GVSU football looks to rebound after missing playoffs in 2011

	gvl/ Robert Mathews
Practice

GVL / Robert Mathews

gvl/ Robert Mathews
Practice

Brady Fredericksen

The two-a-days may have wrapped up on Wednesday, but the Grand Valley State University football team’s preparation for the 2012 season hasn’t slowed.

Head coach Matt Mitchell and his staff are still preparing for the team’s season opener on Saturday against Western Oregon University, a team it defeated 44-20 to open last season.

Players are still battling for playing time along the offensive line and in the defensive secondary, but it’s one game at a time for a team coming off an 8-3 season, its worst season since 2000.

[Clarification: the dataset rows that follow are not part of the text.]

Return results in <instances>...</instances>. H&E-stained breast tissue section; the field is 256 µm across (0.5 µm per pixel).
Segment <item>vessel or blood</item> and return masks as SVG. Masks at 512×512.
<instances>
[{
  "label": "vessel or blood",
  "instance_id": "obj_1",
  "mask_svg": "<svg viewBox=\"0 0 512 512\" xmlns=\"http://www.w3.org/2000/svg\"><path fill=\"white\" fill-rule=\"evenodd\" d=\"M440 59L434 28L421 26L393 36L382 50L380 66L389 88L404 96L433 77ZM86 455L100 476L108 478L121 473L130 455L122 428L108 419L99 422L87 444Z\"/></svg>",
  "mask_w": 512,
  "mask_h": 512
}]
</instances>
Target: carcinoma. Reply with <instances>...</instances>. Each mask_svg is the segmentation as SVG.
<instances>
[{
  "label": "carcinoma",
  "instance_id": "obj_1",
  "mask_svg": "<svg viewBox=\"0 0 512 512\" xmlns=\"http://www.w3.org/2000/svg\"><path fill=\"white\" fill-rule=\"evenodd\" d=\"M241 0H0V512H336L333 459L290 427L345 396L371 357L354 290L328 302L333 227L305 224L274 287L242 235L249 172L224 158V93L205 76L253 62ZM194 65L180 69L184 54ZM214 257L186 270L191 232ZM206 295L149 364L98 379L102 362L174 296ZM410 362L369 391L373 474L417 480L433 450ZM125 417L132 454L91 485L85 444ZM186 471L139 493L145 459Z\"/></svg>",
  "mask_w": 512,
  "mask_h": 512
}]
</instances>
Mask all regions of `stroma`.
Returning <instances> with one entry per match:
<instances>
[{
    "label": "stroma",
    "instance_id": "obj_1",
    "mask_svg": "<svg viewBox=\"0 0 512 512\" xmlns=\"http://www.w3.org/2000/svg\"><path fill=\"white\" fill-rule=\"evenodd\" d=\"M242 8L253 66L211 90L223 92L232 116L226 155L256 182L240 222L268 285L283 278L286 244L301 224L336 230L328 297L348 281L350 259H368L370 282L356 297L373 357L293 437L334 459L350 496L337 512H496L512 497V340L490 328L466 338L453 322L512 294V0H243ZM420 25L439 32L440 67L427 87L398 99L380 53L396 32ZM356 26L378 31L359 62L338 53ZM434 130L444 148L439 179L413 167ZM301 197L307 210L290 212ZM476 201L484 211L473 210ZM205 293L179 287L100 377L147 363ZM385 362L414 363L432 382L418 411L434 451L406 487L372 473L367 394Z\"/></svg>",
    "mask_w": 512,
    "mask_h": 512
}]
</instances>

“I think anytime you take the field, there are high expectations for performance. We’ve got to get off to a good start, we’ve got to be focused coming out of the gates,” Mitchell said. “Having been around these 120 guys, when we play loose, we’re not very good. I don’t want the guys all nerved up, but they have to also understand that mistakes will cost you football games.”

Those mistakes, specifically turnovers and miscommunications on defense, led to GVSU’s 1-3 start last season.

While the roster returns eight starters on offense and eight on defense, there are still holes to fill on both sides of the ball – specifically the defense, which must replace starters at linebacker, defensive end and cornerback.

“We’re a work in progress right now, and in the month of September we’ll still be a work in progress,” Mitchell said. “All these new starters, we’re going to have to learn from our mistakes throughout the course of the game and from week to week. I think we’ve got the potential to get better, but we’re not going to be a finished product Week One.”

Senior Jarrod Cox, moving down from safety, will team with juniors Sam Power, Charles Hill and Luther Ware as linebacker. With the inexperience at defensive line – senior Ryan Pettis is the lone returner at defensive end – Mitchell said there’s a possibility of more 3-4 formations, an attempt to get more of the linebackers on the field together.

“We may have to try to play a few more guys, get them out here live and see how they handle the situations,” Mitchell said. “I am concerned that a guy like (redshirt freshman) Brad Horling, who potentially is a good player; you still have to remember that he’s a redshirt freshman and this is his first college game.”

Some of that same in-game inexperience will carry over to the secondary where, outside of junior safety Erik Thompson and corner back Reggie Williams, the rest of the puzzle still needs to sort itself out, according to Mitchell.

“We’re not going to be afraid to rotate some different guys,” he said. “At that level, in the secondary and at linebacker, you’re not going to see the same guys back there all the time, we’re going to rotate through some bodies and with some specific defensive line positions, too.”

Expect Michigan State transfer Dana Dixon and Indiana University transfer Shaquille Jefferson to see time in the secondary at cornerback and safety.

Offense is less of a worry because the team returns starters at quarterback, wide receiver and running back. Preseason All-Americans Heath Parling and Charles Johnson return as one of the GLIAC’s top passing combos, while junior Hersey Jackson will lead a stable of running backs.

With Jackson still nursing an injured shoulder that has kept him out of contact drills in camp, more responsibility falls on sophomores Chris Robinson and Mike Ratay. Robinson ran for a freshman single-game record 173 yards against Saginaw Valley State University last season, while Ratay, who accumulated 548 all-purpose yards in 2011, will enter the year looking to help Jackson alleviate the loss of senior Norman Shuford.

The team’s second-leading rusher last season, Shuford will redshirt this season after tearing his ACL late last season.

“We help each other out on anything, we know what to do (on the field). We all can see different things and come together,” said Jackson, who cut his signature dreadlocks in the offseason. “We’re not trying to be individuals, we’re trying to be family and get things done the right way.”

On the offensive line, GVSU returns three starters from last season in junior Tyler Moran and seniors Andrew Biedenbender and Tim Lelito. Moran and Biedenbender will start at tackle, but assisting Lelito on the interior will be junior and 2010 All-GLIAC lineman Matt Armstrong, who redshirted last season after injuring his knee in 2010.

Mitchell said the fifth starter is still up in the air, but sophomore Eric LaBuhn and freshman Connor Gould and Brandon Revenberg have used strong camps to enter in the discussion.

Freshman Jamie Potts, who is also battling kicker Marco Iderosa for kick-off duty, and Joe Wirth are the two vying to fill the void at tight end. Sophomores Keontre Miskel, Darryl Pitts and Brandan Green will look to help bolster the receiving group, led by Johnson and senior Isreal Woolfork.

“Those guys, if you look at them from last spring to where they are now, you wouldn’t even know they’re the same players,” Parling said of his young receivers. “We’re confident in our receiving group, and I think we’ve got a good core there and they should take us a long way hopefully.”